Unfinished - A Memoir by Priyanka Chopra Jonas


Thriving at boarding school Though initially, Priyanka took a while to adjust to La Martiniere, Lucknow, she explains how she started to thrive in her second and third year and it became ‘her place’.


An interesting incident in school has the reader in splits.


Priyanka says once she saw a monkey on an Ashoka tree, having trouble peeling a banana. “I noticed and started laughing loudly, maybe even pointing at him. At which point the monkey made eye contact with me, scampered down the tree, slapped my face, and clambered back up. I sat too shocked for words while my friend laughed hysterically, as did everyone else on the playground who’d seen the comic bit.” Priyanka says she could see the humour in the situation, having a monkey call her out for her poor manners.


Own your choices Priyanka displays this abundantly as she recollects her life as a teenager in the US. Moving from Cedar Rapids to New York to Indianapolis and to Boston, along with her extended family, she says was filled with pleasant experiences.

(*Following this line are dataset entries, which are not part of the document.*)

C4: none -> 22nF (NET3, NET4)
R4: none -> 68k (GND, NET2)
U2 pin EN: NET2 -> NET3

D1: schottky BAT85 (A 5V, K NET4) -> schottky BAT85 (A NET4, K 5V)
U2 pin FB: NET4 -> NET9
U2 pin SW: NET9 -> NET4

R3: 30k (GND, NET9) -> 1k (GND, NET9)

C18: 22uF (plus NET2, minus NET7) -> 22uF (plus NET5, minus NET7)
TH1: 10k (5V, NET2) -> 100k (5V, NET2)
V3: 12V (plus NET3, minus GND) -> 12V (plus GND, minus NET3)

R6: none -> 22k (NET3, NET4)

In her last stop, she recounts the bullying she faced. “Brownie, go back to your country”, “Go back on the elephant you came on”, and more. She admits that she wasn’t able to find a way to stop the bullying and was starting to think her solution was to go back home. And one call home was all it took.


Miss India at 17 Unbeknownst to Priyanka, her mum and brother, Sidharth, had sent in her application for the Femina Miss India contest. But on the Big Day of the preliminary rounds, she says, seeing “a bevy of impossibly tall, gorgeous girls entering the lobby and floating towards the elevators left me in a cloud of their perfume and my own insecurity”. She turned to her mum and said, “Let’s go home.” Despite her full-blown American accent and insecurities about her ‘duskiness’, she was elated to be crowned Miss India-World.

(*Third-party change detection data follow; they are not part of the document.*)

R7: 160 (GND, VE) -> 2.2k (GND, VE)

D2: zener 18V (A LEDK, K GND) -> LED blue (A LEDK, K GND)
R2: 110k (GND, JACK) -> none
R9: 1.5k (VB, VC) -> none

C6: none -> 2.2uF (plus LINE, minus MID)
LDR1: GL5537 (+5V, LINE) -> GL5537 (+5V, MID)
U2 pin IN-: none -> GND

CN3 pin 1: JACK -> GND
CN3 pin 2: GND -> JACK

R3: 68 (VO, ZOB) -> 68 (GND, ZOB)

When culture had her back She had been advised to bring Indian culture and ethnicity to the pageant, and so Priyanka chose to wear a bandhani sarong complete with bangles, a bindi, and a large flower tucked behind her ear to the swim shoot on the beach. She says, “In retrospect, the outfit was overkill. But it worked. And in spite of the fact that I was the most covered-up body out there, I still ended up being one of the most photographed contestants that day.”

Priyanka

Priyanka with husband Nick Jonas

Brave in Bollywood Entering Bollywood was not a piece of cake. Priyanka says she has had her share of uncomfortable and unpleasant moments. Like when a director told her once before she was to perform a seduction song, “Whatever happens, panties should be seen. Otherwise, why would people come to watch the movie.” She also talks in detail about “insiders” and “outsiders” in the industry, dealing with a plastic surgery rumour because of a botched polyp surgery, and handling colourism.


Traversing Tinseltown The time from when her music career took off to landing acting roles and finally Quantico, Priyanka says, was like a dream come true. Interestingly, she says, while in India she had been working to get rid of her Yankee accent, she had to work on getting it back again for Alex Parrish, her character in Quantico.

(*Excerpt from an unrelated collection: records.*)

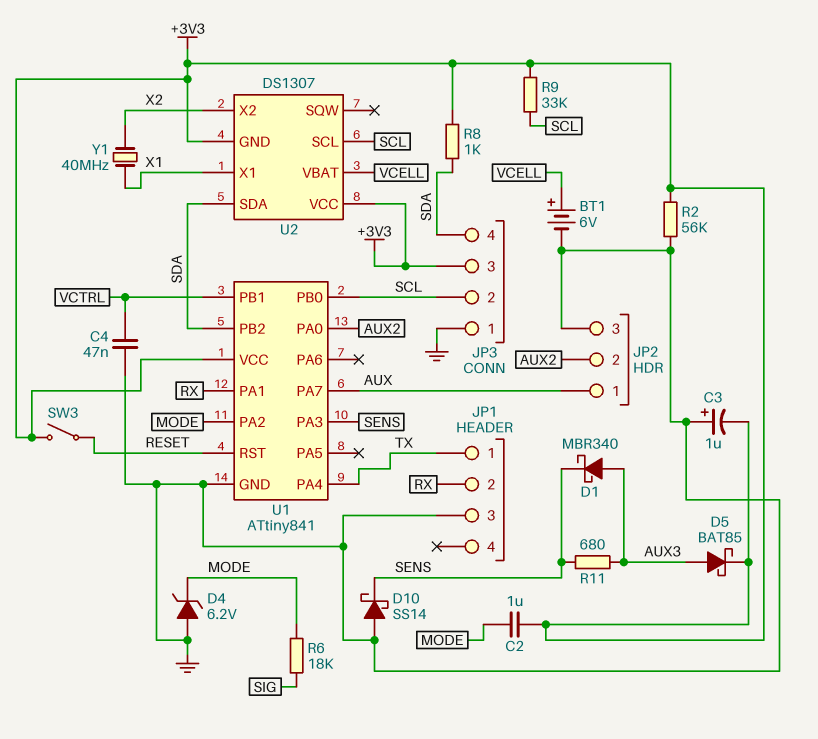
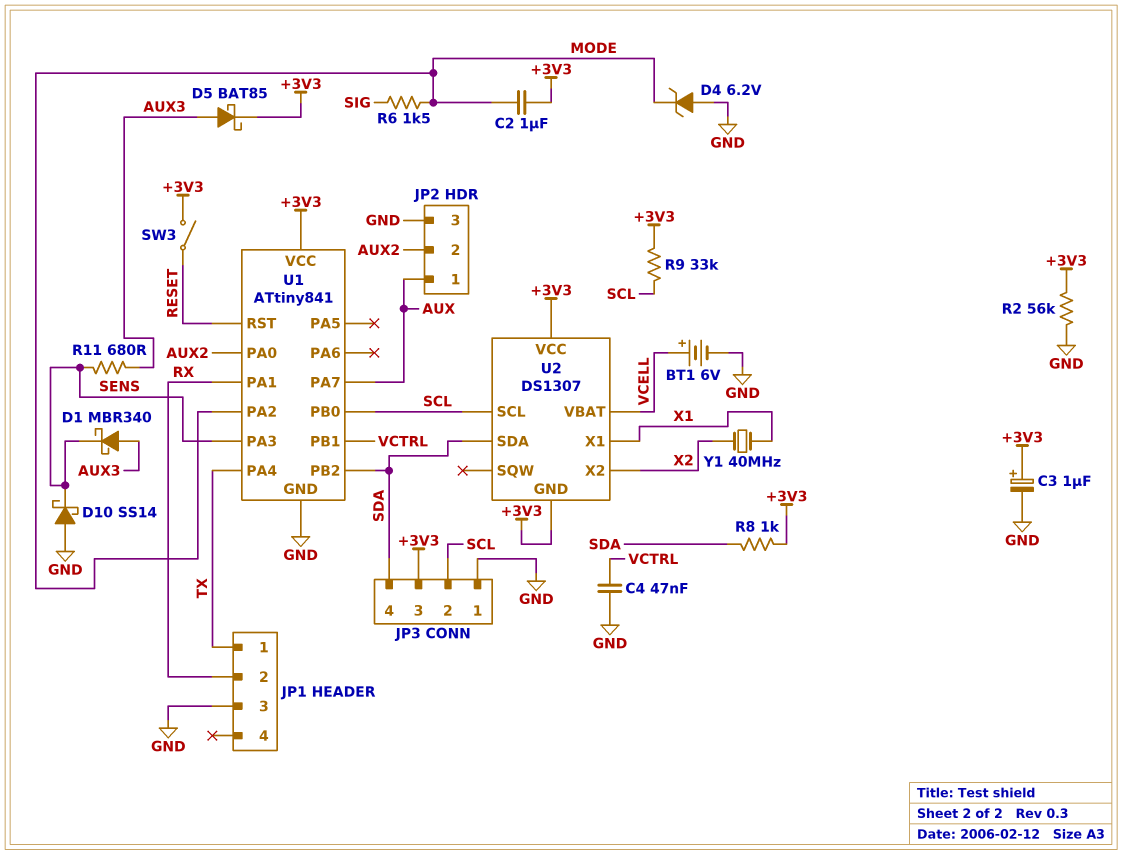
C3: 1uF (plus GND, minus +3V3) -> 1uF (plus +3V3, minus GND)
R6: 18k (MODE, SIG) -> 1.5k (MODE, SIG)

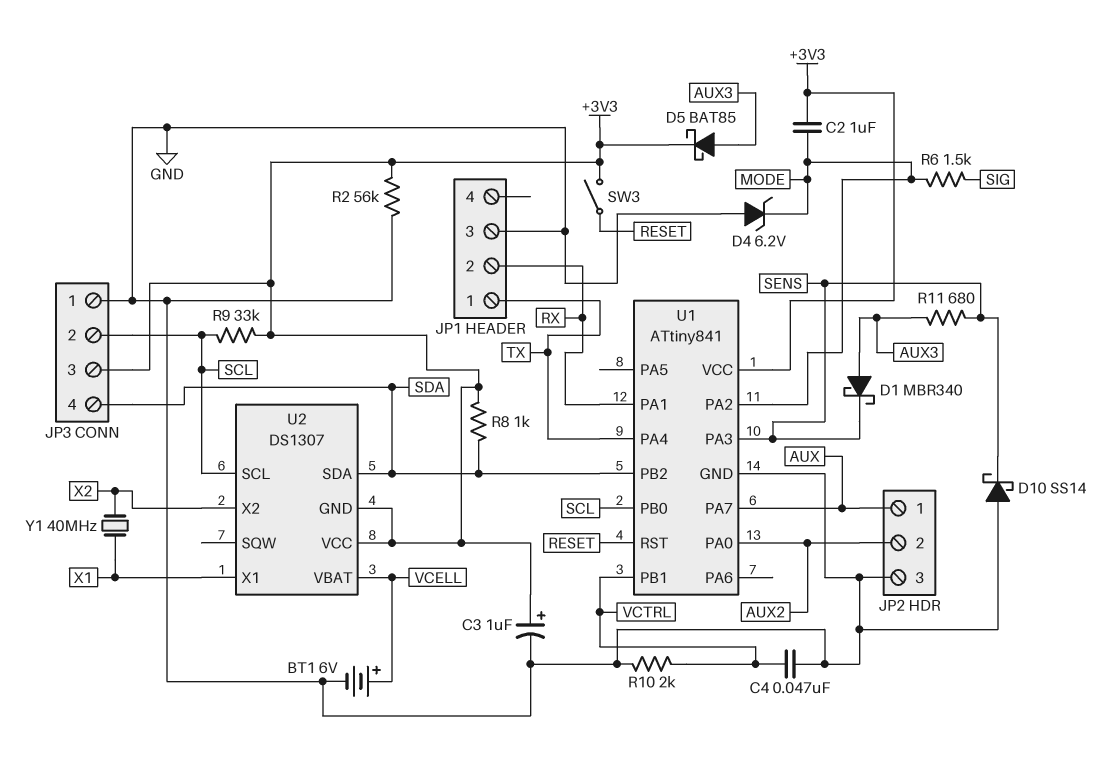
R10: none -> 2k (GND, VCTRL)

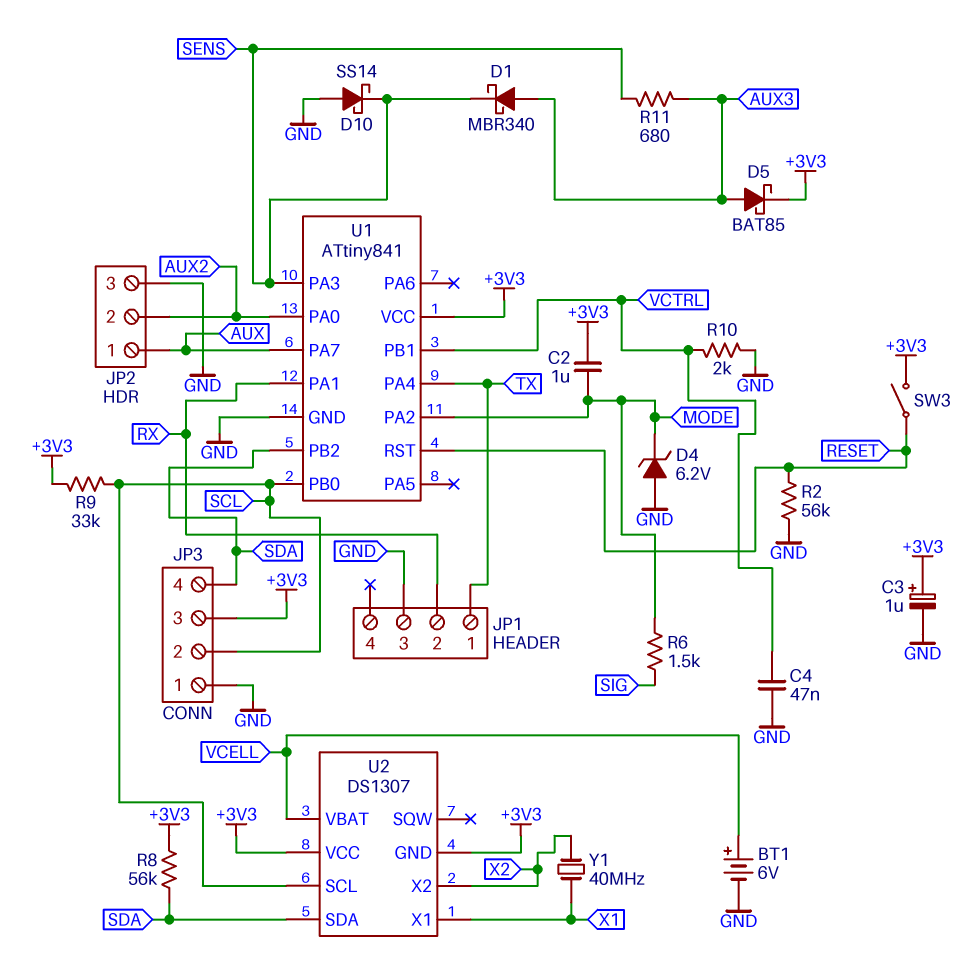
R2: 56k (+3V3, GND) -> 56k (GND, RESET)
R8: 1k (+3V3, SDA) -> 56k (+3V3, SDA)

Finding love Meeting Nick Jonas, her whirlwind engagement, and the big fat wedding features extensively in the book. She says, “Once we started dating, I felt like I was being carried by a giant unstoppable wave. At times, I had no idea where the wave was taking me, but I rode it anyway.” He fitted all her non-negotiable qualities, and the rest, as they say was a fairytale ‘happily ever after’.


Priyanka also talks of being ‘daddy’s little girl’ and how his death left her with an unbearable grief. Work, she says, was her therapy and allowed her to continue functioning.”


Unfinished ends, albeit temporarily, with Priyanka talking of her voice, which she believes can be of most use in this world. The story of Priyanka Chopra Jonas, however, isn’t finished!